Si,
sous Périclès, les philosophes Protagoras ou Prodicos, qui ne croyaient
pas en l'existence des dieux de leur temps, avaient convaincu les
Athéniens de renoncer à en parler dans les écoles, les nouvelles
générations, élevées dans l'ignorance de ce que se racontaient leurs
pères, auraient éprouvé un sentiment d'étrangeté à entendre le récit
des croyances de leurs ancêtres et de l'histoire de la ville depuis
Homère.
Cette
situation est celle de la France un siècle après la loi de 1905.
Mais si l'on informe les nouvelles générations de la religion du
pays, il sera impossible de l'enseigner pour vraie, parce que les
sciences modernes de l'homme la tiennent pour un mythe depuis plus
d'un siècle ; mais si on l'enseigne pour fausse, quels instruments
de la raison rendront-ils intelligibles des erreurs encore partagées
par les trois-quarts de l'humanité sur toute la surface de la terre
? L'éducation nationale sera-t-elle donc condamnée
au mutisme?
Dans
ce contexte, le Président de la République a demandé à
une commission ad hoc de réfléchir à la question. Ne serait-il
pas utile, puisque nécessité fait loi, d'enseigner la raison plutôt
que le silence dans les écoles ?
Lettre ouverte à la Commission Stasi
sur la laicité
1 - Qu'est-ce qu'un "fait
religieux"?
2 - De l'actualité
politique de la folie
3 - Merci, M. Périclès
4 - Le garrot de la logique
Mesdames, Messieurs,
Dans l'allocution qu'il a prononcée devant vous et qu'il a tenue
à rendre publique afin de faire connaître à la nation tout entière
la nature et la portée de la mission qu'il vous a confiée, M. le
Président de la République a clairement exposé la conception culturelle
et politique qu'il se fait de la laïcité. Mais préciser les enseignements
de la raison dans une optique strictement morale et gestionnaire
signifie que toute connaissance scientifique de la généalogie des
croyances religieuses sera exclue de l'enseignement officiel. De
plus, les mythes sacrés sont communiqués à leurs fidèles par les
signes, les symboles, les cérémonies et les rites qui les transmettent
de siècle en siècle. Comment valider les valeurs morales que définit
la laïcité et refuser de légitimer les conquêtes de la connaissance
rationnelle de l'humanité? Une approche non objective du contenu
des religions renie la vocation du pays de la raison. Les petits
fils du Discours de la méthode seront-ils privés d'avenir
intellectuel par le refus de l'éducation nationale d'initier la
jeunesse aux droits de la pensée?
1
- Qu'est-ce qu'un "fait
religieux"?

• _Énoncé_
Rédigez la suite de la lettre ouverte sur la laïcité, à partir du dernier titre, « 1 - Qu'est-ce qu'un "fait religieux" ? ».

• _Matériel extrait_
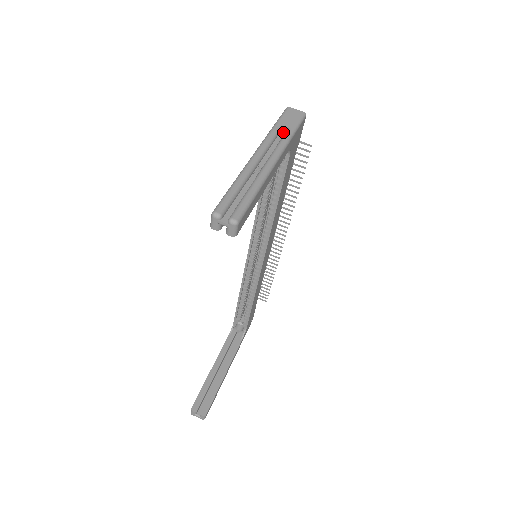
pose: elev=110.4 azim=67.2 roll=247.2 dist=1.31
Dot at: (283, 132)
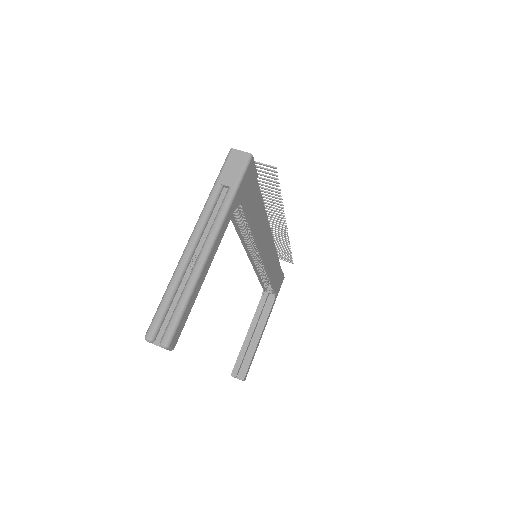
Dot at: (224, 192)
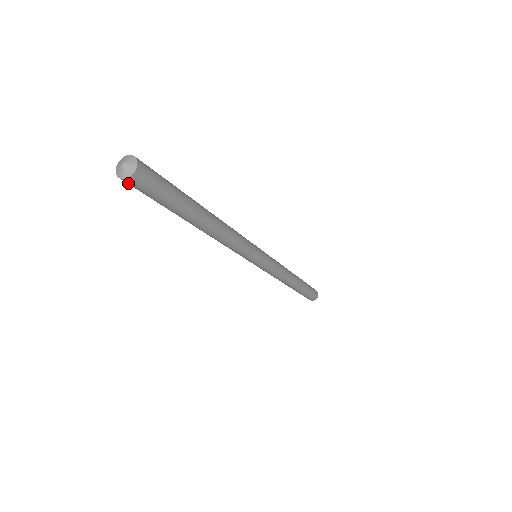
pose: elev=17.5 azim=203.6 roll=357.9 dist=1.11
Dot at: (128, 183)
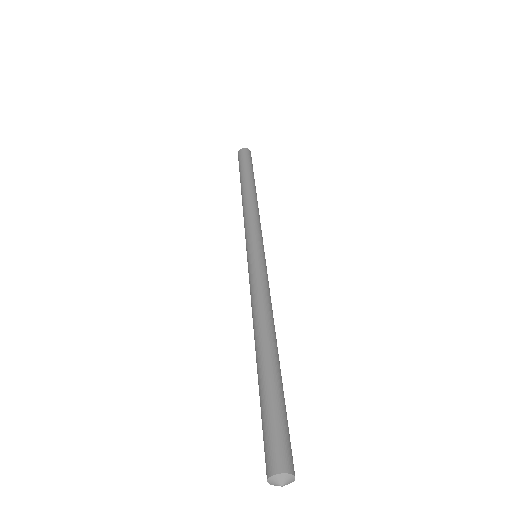
Dot at: occluded
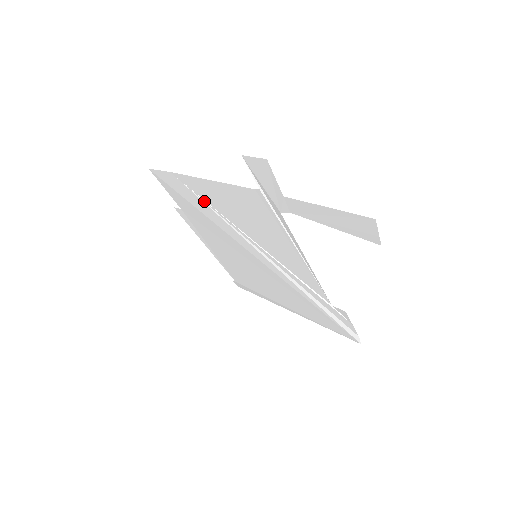
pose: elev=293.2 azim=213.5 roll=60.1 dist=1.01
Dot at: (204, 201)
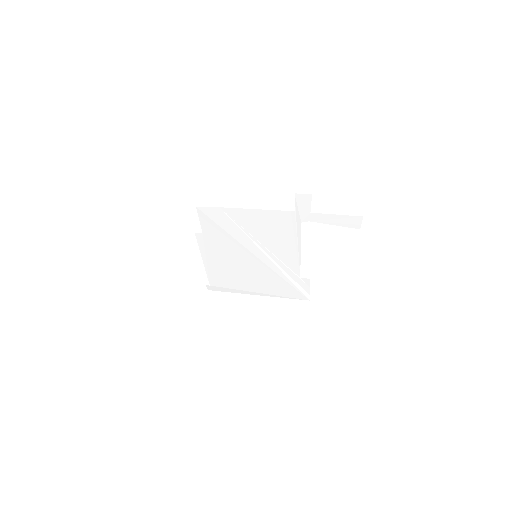
Dot at: (237, 224)
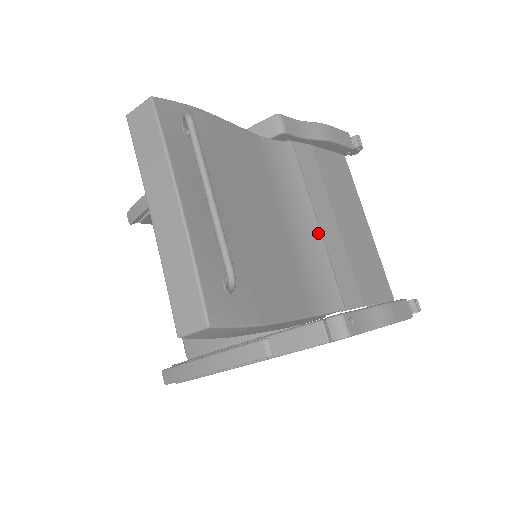
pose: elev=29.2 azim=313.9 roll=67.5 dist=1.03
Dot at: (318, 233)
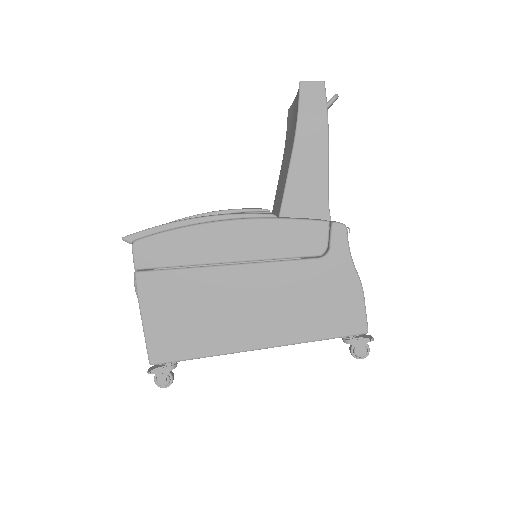
Dot at: occluded
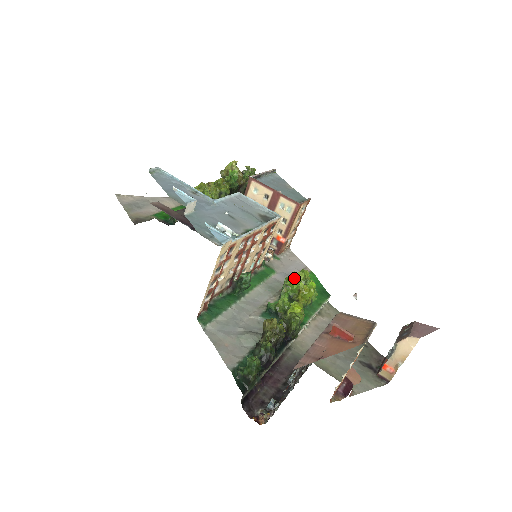
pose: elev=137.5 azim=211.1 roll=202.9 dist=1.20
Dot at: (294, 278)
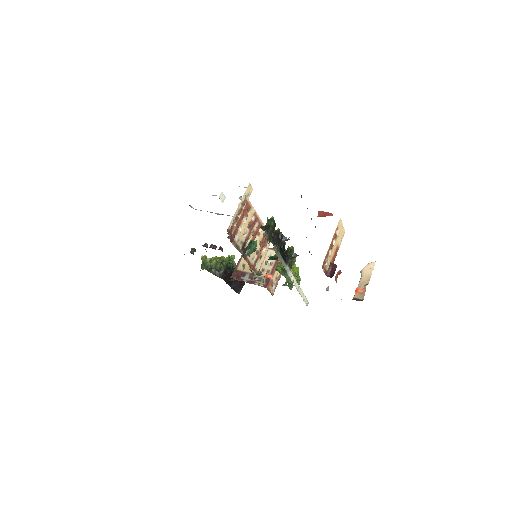
Dot at: occluded
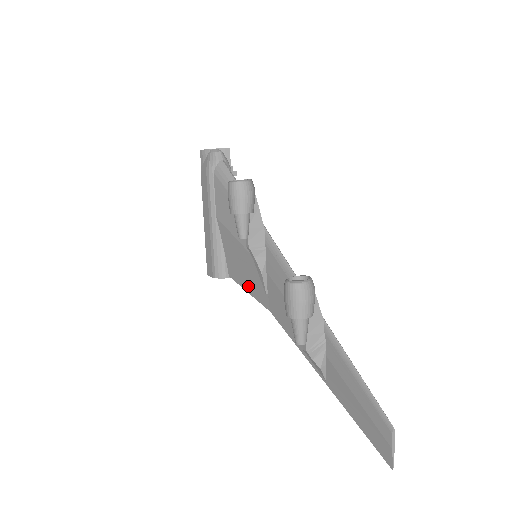
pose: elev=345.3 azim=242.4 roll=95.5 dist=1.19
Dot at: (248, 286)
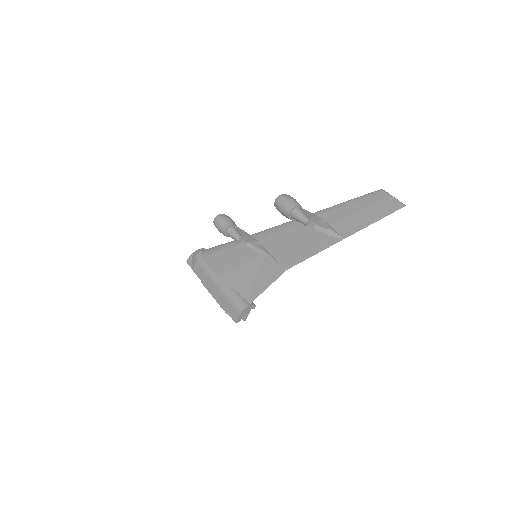
Dot at: (265, 283)
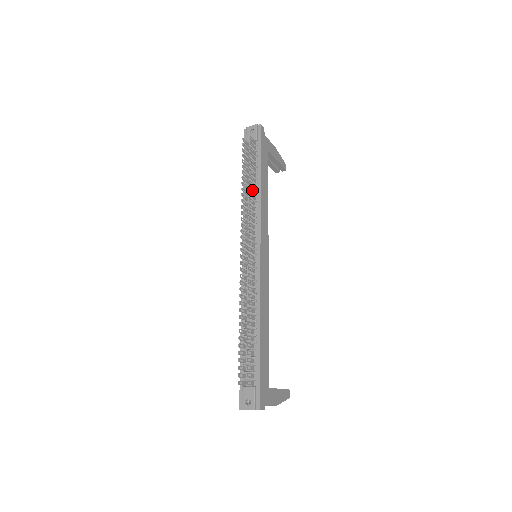
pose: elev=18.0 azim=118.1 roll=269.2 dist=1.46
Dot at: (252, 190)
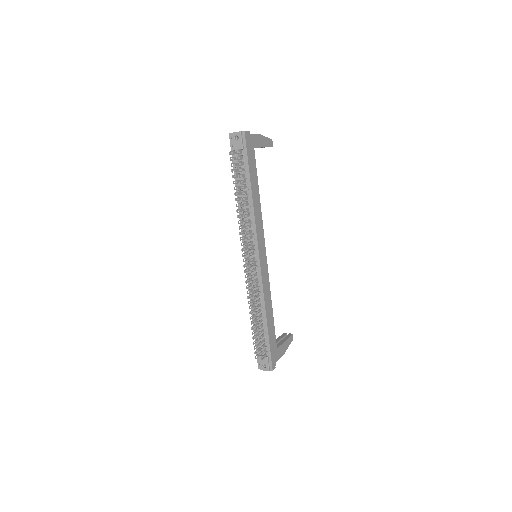
Dot at: (245, 204)
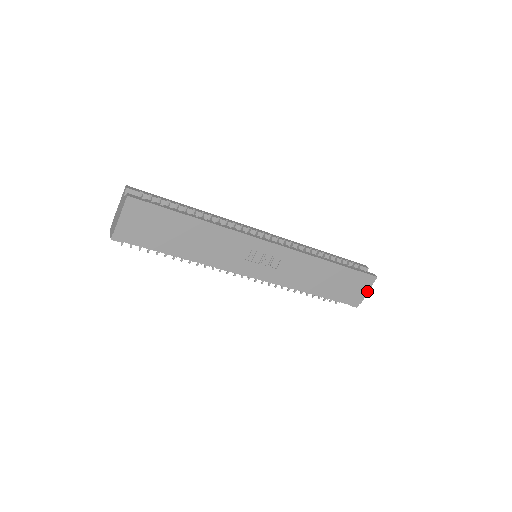
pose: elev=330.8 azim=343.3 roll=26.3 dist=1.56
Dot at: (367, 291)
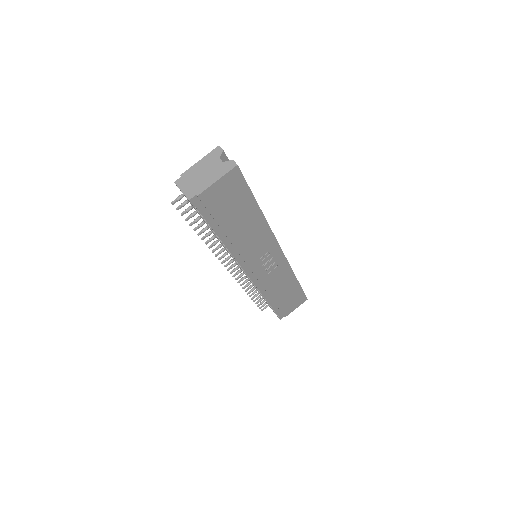
Dot at: (295, 308)
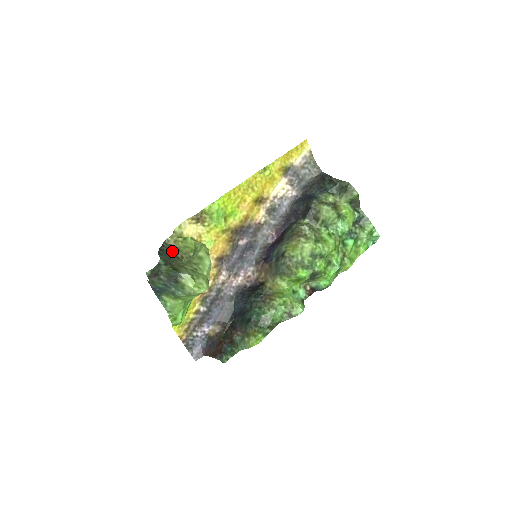
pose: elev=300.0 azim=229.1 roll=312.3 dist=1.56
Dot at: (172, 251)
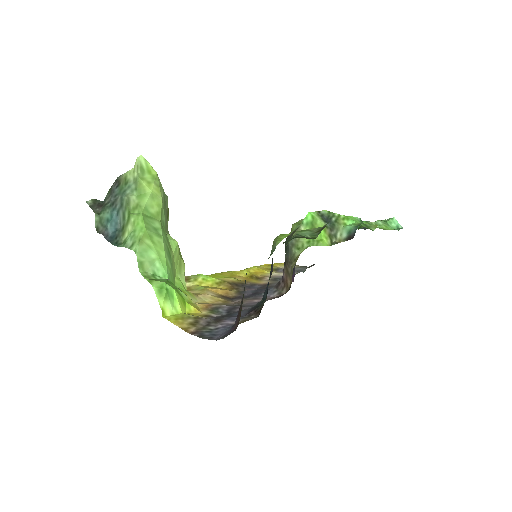
Dot at: occluded
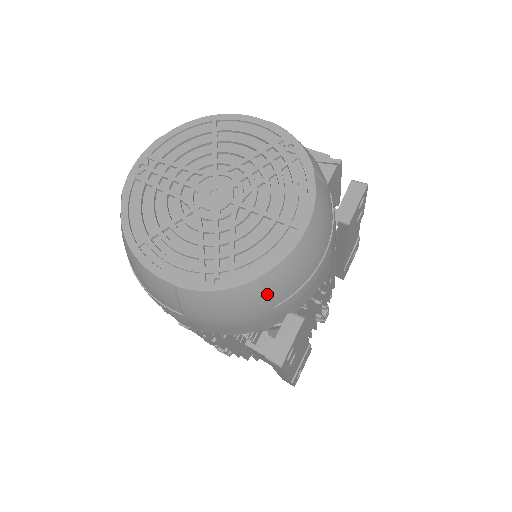
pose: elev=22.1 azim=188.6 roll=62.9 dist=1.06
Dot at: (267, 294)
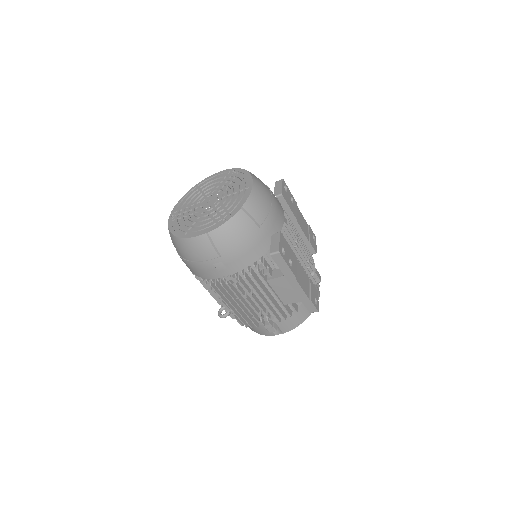
Dot at: (250, 217)
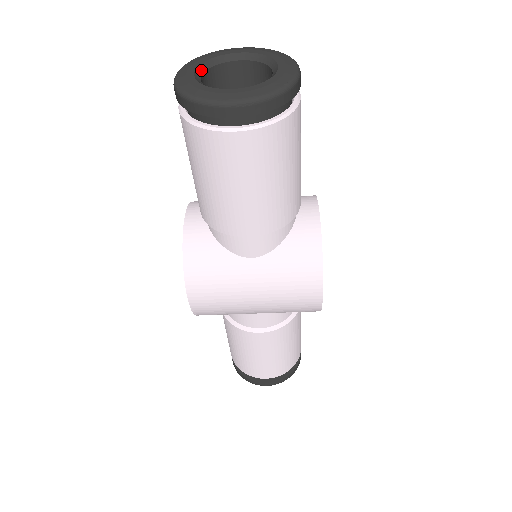
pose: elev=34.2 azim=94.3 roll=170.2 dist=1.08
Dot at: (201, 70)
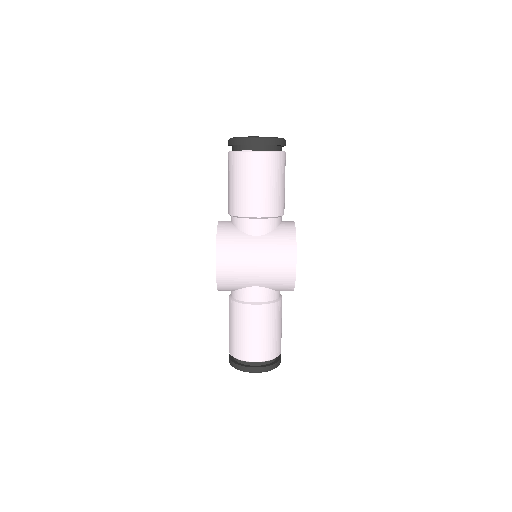
Dot at: occluded
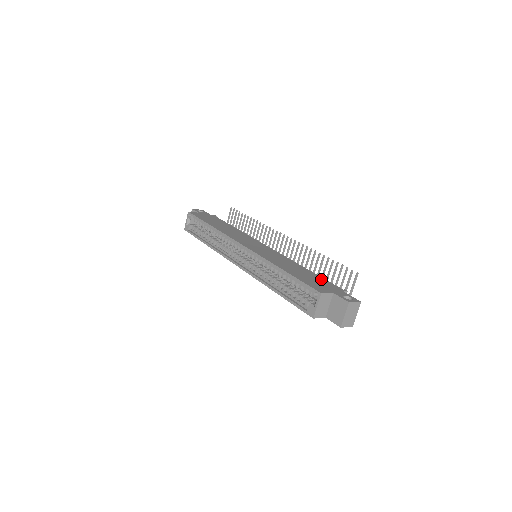
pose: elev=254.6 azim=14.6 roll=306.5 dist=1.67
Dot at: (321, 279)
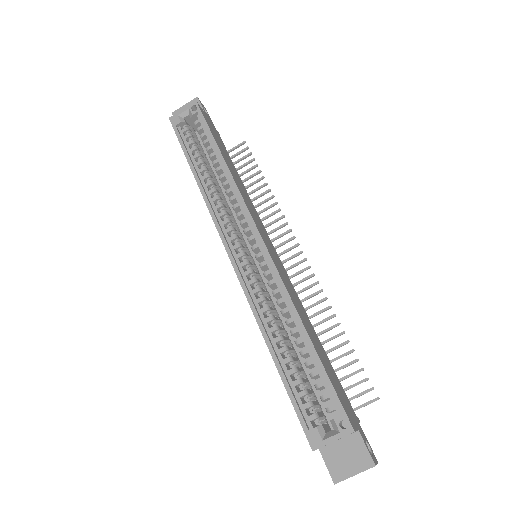
Dot at: (337, 378)
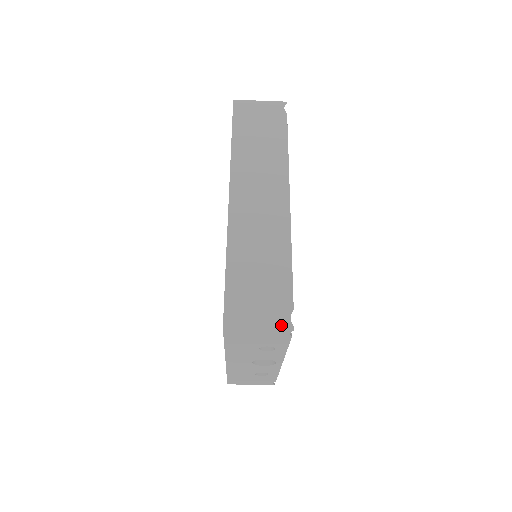
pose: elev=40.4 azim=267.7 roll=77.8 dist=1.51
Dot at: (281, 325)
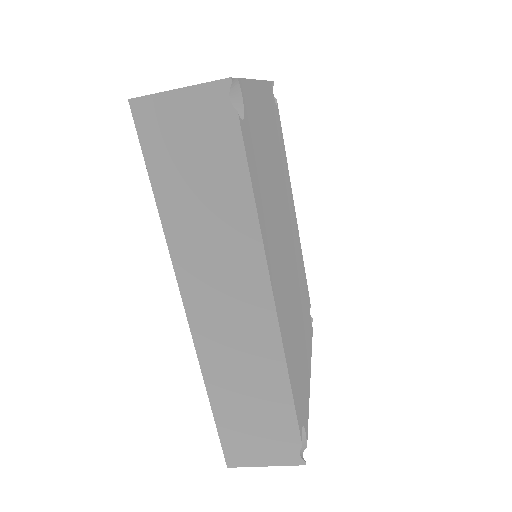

• _Réponse_
Prenez
la notion de " fait religieux ". Qui soutiendra qu'un " fait
" de ce type pourra se trouver transporté sur un autre territoire
que le sien ? Qui dira qu'une cathédrale ressortirait à l'architecture,
un agenouillement à un exercice physique, une imploration de la
Vierge à la littérature ? Quel singulier artifice d'oublier qu'une
cathédrale, un agenouillement, une prière, une liturgie, une croix
ressortissent exclusivement à une psychologie habillée en théologie
. Mais croyez-vous vraiment que la Commission pourra se permettre,
je ne dis pas d'approfondir, mais seulement d'aborder l'étude de
la foi sans se poser une question exclue d'autorité du champ de
l'interrogation permise par la censure républicaine, celle de soumettre
les mythes religieux aux impératifs de la connaissance scientifique
?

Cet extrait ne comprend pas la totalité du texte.